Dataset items
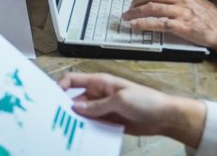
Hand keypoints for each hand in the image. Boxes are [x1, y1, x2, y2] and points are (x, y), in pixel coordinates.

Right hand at [57, 72, 205, 146]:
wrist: (163, 117)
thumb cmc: (146, 100)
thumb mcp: (120, 100)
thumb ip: (97, 105)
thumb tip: (76, 107)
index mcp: (99, 82)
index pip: (73, 80)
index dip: (61, 86)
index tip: (52, 99)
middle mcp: (98, 95)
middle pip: (74, 100)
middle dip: (66, 109)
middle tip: (57, 120)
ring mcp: (102, 109)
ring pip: (82, 115)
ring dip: (77, 121)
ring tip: (68, 130)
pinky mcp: (107, 122)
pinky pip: (92, 125)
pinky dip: (88, 130)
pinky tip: (83, 136)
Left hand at [121, 0, 216, 51]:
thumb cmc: (213, 18)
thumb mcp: (200, 0)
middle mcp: (181, 0)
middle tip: (129, 5)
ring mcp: (180, 12)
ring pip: (152, 8)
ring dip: (136, 12)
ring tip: (127, 16)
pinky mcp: (181, 26)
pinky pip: (158, 23)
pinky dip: (144, 24)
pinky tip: (135, 25)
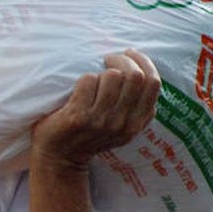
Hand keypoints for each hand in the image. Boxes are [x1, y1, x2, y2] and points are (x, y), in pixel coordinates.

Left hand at [31, 49, 160, 170]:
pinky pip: (88, 81)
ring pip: (112, 76)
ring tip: (94, 79)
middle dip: (121, 60)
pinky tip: (79, 90)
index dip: (144, 62)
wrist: (59, 157)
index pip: (153, 83)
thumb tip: (143, 69)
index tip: (130, 54)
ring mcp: (101, 121)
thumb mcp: (121, 126)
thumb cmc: (89, 134)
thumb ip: (134, 106)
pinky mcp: (79, 117)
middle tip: (108, 59)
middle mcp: (123, 123)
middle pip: (134, 76)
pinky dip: (83, 79)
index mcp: (137, 123)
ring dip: (100, 71)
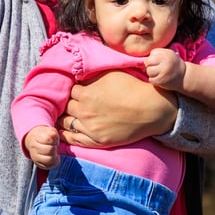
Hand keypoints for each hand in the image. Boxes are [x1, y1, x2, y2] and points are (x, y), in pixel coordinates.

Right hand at [24, 125, 59, 168]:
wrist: (36, 141)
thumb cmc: (46, 136)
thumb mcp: (50, 131)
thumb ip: (52, 132)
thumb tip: (53, 135)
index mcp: (36, 137)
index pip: (47, 139)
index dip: (54, 140)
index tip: (54, 139)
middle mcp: (34, 147)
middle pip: (49, 150)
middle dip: (55, 148)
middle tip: (54, 146)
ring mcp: (35, 156)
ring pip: (49, 159)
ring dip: (55, 156)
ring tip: (54, 152)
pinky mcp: (38, 164)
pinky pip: (49, 166)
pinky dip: (54, 162)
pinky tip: (54, 157)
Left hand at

WHAT YOU WILL DO
Down to the last line, return the entries above exactly, with no pictures.

RESULT
Hand keypoints for each hand in the image. Boxes are [x1, y1, x2, y2] and points are (x, y), in pixel coordinates.

Right hand at [57, 72, 205, 146]:
wrist: (163, 117)
thumb cmc: (146, 100)
thumb mcp: (120, 100)
thumb ip: (97, 105)
thumb tip: (76, 107)
index mcp: (99, 82)
index pip: (73, 80)
index dip: (61, 86)
index tip: (52, 99)
middle mcp: (98, 95)
middle pip: (74, 100)
middle dip: (66, 109)
middle tip: (57, 120)
ring mcp: (102, 109)
ring pip: (82, 115)
ring dip: (77, 121)
ring tip: (68, 130)
pinky mcp: (107, 122)
pinky pip: (92, 125)
pinky dip: (88, 130)
pinky tip: (83, 136)
Left hand at [121, 0, 216, 51]:
thumb cmc: (213, 18)
thumb mcp: (200, 0)
middle mcp: (181, 0)
middle tip: (129, 5)
ring mcp: (180, 12)
ring pip: (152, 8)
ring dip: (136, 12)
ring tip: (127, 16)
pinky mcp: (181, 26)
pinky pip: (158, 23)
pinky dip: (144, 24)
pinky tip: (135, 25)
Hand keypoints for each hand in the image. Boxes are [x1, y1, x2, y2] and points are (x, y), in pixel coordinates.

Left hand at [31, 49, 160, 170]:
pinky pip: (88, 81)
ring pip: (112, 76)
ring tip: (94, 79)
middle dip: (121, 60)
pinky tip: (79, 90)
index dip: (144, 62)
wrist: (59, 157)
index pip: (153, 83)
thumb tip: (143, 69)
index tip: (130, 54)
ring mcp: (101, 121)
thumb mcp: (121, 126)
thumb cmc: (89, 134)
thumb ip: (134, 106)
pinky mcp: (79, 117)
middle tip: (108, 59)
middle mcp: (123, 123)
middle pip: (134, 76)
pinky dip: (83, 79)
index mcp: (137, 123)
ring dip: (100, 71)
Hand keypoints for each hand in the image. Boxes are [x1, y1, x2, y2] and points are (x, y), in pixel coordinates.

Right hand at [24, 125, 59, 168]:
wrist: (36, 141)
thumb cmc: (46, 136)
thumb mcp: (50, 131)
thumb ip: (52, 132)
thumb tip: (53, 135)
index mcp: (36, 137)
index pip: (47, 139)
index dip: (54, 140)
index tip: (54, 139)
middle mcp: (34, 147)
middle pip: (49, 150)
middle dip: (55, 148)
middle tip: (54, 146)
ring mcp: (35, 156)
ring pip: (49, 159)
ring dip: (55, 156)
ring tip: (54, 152)
pinky mcp: (38, 164)
pinky pip: (49, 166)
pinky dip: (54, 162)
pinky tip: (54, 157)
Left hand at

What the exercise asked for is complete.